DFA still confirming status of 3 Filipinos in US rig accident
MANILA, Philippines–The Department of Foreign Affairs has yet to determine the condition of three Filipinos out of the nine believed to be working at the time of the oil rig fire in the Gulf of Mexico off the Louisiana coast.
“Four Filipinos were injured in the oil rig blast in Louisiana. Two are in critical condition while another two are in serious condition,” DFA spokesperson Raul Hernandez said Monday in a press briefing, quoting reports from the Philippine embassy in Washington.
He added that they were already in stable conditions.
One Filipino was still missing while another’s body was recovered by divers near the accident site. Three were not in the list of missing or injured, he said.
“We’re still trying to confirm the other three who were believed to be also in the area when the blast happened,” Hernandez said. He declined to give the names of the affected Filipinos. “I was told not to disclose the names yet. The company would do that. Let’s just wait when they come out with the names.”
The Philippine Embassy in Washington however identified one of the injured as Wilberto Ilagan, 50, and the recovered body as Elroy Corporal, 42, from Iligan City.

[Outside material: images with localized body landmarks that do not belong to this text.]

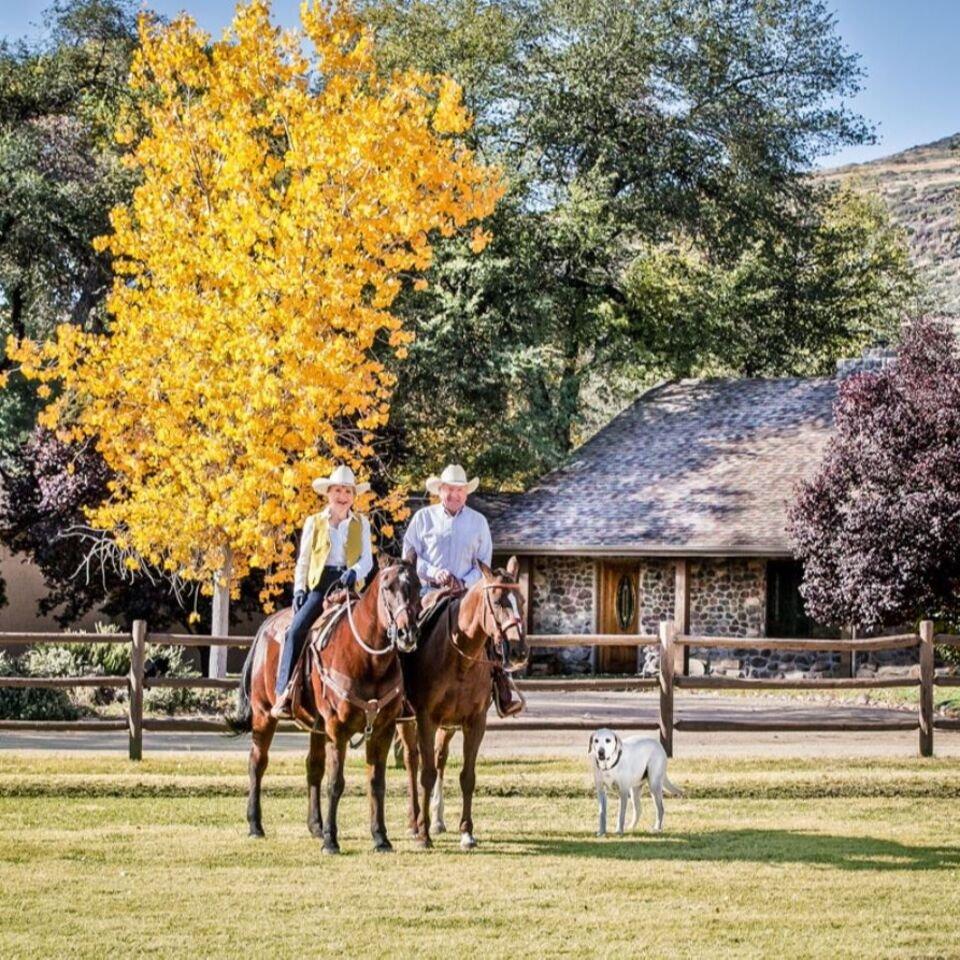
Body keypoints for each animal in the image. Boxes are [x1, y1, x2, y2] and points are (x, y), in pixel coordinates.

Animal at [229, 556, 420, 856]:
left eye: (418, 586)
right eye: (387, 587)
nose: (406, 633)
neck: (367, 660)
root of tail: (268, 625)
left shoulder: (383, 729)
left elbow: (376, 783)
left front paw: (380, 838)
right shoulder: (337, 729)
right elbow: (336, 782)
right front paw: (332, 840)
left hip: (316, 727)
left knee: (313, 767)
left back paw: (315, 826)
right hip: (263, 715)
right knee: (257, 763)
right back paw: (255, 825)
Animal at [400, 560, 532, 852]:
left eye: (521, 600)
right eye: (498, 600)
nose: (519, 652)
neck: (461, 658)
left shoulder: (475, 721)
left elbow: (467, 777)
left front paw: (466, 832)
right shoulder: (425, 719)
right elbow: (426, 774)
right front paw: (423, 835)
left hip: (447, 725)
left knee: (440, 758)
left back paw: (437, 820)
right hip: (406, 722)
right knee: (412, 761)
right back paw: (415, 822)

Ambassador Jose Cuisia has contacted Mary Jean, Corporal’s widow, to extend sympathy and to offer whatever assistance that she and her two children may require, a statement from the Philippine embassy said.
Although the US Coast Guard has called off its own search, the owner of the oil platform, Houston-based Black Elk Energy, continued with its own search efforts, the statement said.
“We know that it has been more than 48 hours but we Filipinos always believe in miracles and we continue to pray that our other kababayan will be found alive,” Cuisia said.
“The point of agency here in the Philippines has contacted us about what they are doing regarding the case,” Hernandez said, adding that the affected families have been informed and have been given adequate assistance.
There are about 162 Filipinos working in oil platforms in the Gulf of Mexico as riggers, scaffolders, welders and other technical work, he said.